バグダディ容疑者殺害とトランプ支持率
第2に、過激派組織「イスラム国(IS)」の指導者アブバクル・バグダディ容疑者殺害と支持率の関係です。トランプ大統領は11月4日、南部ケンタッキー州ルイビルで行われた支持者を集めた集会で、「バグダディは死んだ。私がISを破った」と豪語し、同容疑者殺害を外交成果として強くアピールしました。
ただ、2001年9月11日にニューヨークで発生した米同時多発テロの首謀者で国際テロ組織アルカイダのリーダーオサマ・ビンラディン容疑者殺害と比較すると、バグダディ容疑者殺害は支持率に殆ど影響を与えていません。

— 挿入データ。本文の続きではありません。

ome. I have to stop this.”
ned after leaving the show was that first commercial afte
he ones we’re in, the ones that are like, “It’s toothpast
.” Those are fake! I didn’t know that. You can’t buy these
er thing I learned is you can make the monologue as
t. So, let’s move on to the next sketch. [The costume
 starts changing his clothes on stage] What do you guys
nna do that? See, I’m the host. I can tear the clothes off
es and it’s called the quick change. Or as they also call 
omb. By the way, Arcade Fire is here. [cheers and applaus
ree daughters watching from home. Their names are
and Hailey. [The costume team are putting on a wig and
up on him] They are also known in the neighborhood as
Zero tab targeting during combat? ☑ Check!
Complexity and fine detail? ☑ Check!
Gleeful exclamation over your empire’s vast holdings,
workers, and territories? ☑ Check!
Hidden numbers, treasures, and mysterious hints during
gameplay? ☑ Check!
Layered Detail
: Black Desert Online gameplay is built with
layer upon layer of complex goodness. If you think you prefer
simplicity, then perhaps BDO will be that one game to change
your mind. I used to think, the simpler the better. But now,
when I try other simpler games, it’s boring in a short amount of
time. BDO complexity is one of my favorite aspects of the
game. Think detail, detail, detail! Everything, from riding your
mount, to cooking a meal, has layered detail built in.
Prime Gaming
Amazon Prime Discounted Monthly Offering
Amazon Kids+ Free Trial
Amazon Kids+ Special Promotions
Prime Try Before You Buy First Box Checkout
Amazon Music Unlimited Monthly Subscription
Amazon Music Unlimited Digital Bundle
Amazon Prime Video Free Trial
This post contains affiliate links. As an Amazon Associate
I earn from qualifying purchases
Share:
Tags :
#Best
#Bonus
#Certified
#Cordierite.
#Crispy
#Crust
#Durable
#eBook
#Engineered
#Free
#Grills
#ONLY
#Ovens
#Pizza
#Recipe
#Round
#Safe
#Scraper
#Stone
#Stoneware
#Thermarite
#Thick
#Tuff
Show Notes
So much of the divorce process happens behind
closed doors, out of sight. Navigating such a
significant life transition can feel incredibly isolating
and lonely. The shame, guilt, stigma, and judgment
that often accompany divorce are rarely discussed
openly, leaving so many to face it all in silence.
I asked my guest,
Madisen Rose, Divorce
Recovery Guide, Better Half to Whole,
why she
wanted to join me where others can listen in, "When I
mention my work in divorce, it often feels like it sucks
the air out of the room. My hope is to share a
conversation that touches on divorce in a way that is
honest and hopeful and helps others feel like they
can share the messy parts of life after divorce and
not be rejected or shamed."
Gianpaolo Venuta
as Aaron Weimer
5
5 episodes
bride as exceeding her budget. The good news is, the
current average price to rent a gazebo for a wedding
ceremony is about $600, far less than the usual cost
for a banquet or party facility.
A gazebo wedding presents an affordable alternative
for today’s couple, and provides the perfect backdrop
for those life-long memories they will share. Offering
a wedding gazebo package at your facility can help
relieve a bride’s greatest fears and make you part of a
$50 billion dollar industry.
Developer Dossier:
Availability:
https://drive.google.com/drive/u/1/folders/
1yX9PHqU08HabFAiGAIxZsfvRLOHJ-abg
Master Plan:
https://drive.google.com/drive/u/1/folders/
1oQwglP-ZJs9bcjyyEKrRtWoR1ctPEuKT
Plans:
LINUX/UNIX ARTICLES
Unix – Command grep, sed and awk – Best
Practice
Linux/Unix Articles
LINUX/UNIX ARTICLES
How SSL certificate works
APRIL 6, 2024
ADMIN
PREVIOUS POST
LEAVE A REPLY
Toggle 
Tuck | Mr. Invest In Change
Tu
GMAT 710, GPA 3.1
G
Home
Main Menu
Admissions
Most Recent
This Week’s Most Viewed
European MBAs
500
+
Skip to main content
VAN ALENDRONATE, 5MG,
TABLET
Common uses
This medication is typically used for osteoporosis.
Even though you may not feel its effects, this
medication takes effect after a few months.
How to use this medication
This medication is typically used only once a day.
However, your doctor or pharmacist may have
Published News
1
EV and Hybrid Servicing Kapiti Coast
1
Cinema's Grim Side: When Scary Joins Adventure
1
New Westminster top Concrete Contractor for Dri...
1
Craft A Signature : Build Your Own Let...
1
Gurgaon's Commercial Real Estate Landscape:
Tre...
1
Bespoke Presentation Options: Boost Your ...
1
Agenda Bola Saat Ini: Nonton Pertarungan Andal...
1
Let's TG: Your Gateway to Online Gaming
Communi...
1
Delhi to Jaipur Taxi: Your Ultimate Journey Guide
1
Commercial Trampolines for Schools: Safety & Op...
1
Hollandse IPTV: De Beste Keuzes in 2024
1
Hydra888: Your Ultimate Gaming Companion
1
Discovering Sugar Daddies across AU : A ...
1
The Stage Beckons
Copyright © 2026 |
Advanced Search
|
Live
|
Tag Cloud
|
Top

バラク・オバマ前大統領は2011年5月1日、ホワイトハウスでビンラディン容疑者殺害を発表しました。米ギャラップ社が当時実施した世論調査におけるオバマ支持率をみると、同年4月25日から5月1日までの週の平均値は44%でした。発表後の5月2日から同月8日までの平均値は51%で、7ポイント上昇しています。
一方、上で紹介した米ワシントン・ポスト紙とABCニュースによる共同世論調査によれば、トランプ大統領の支持率は39%です。バグダディ容疑者殺害前の同調査(2019年9月)と比較すると支持率に変化はありません。
トランプ大統領にとってさらに悪いことに、バグダディ容疑者殺害の「手柄」に関する同調査(2019年10月30日実施)をみると、約5割が「トランプ大統領の手柄」であると答えているのに対して、約4割が「トランプ大統領以外の手柄」と回答しています。おそらく、約4割の中にはクルド人の手柄と捉えている有権者がいることは間違いありません。
ちなみに、オバマ前大統領がビンラディン容疑者殺害に成功したとき、約8割が同前大統領の手柄と答えています。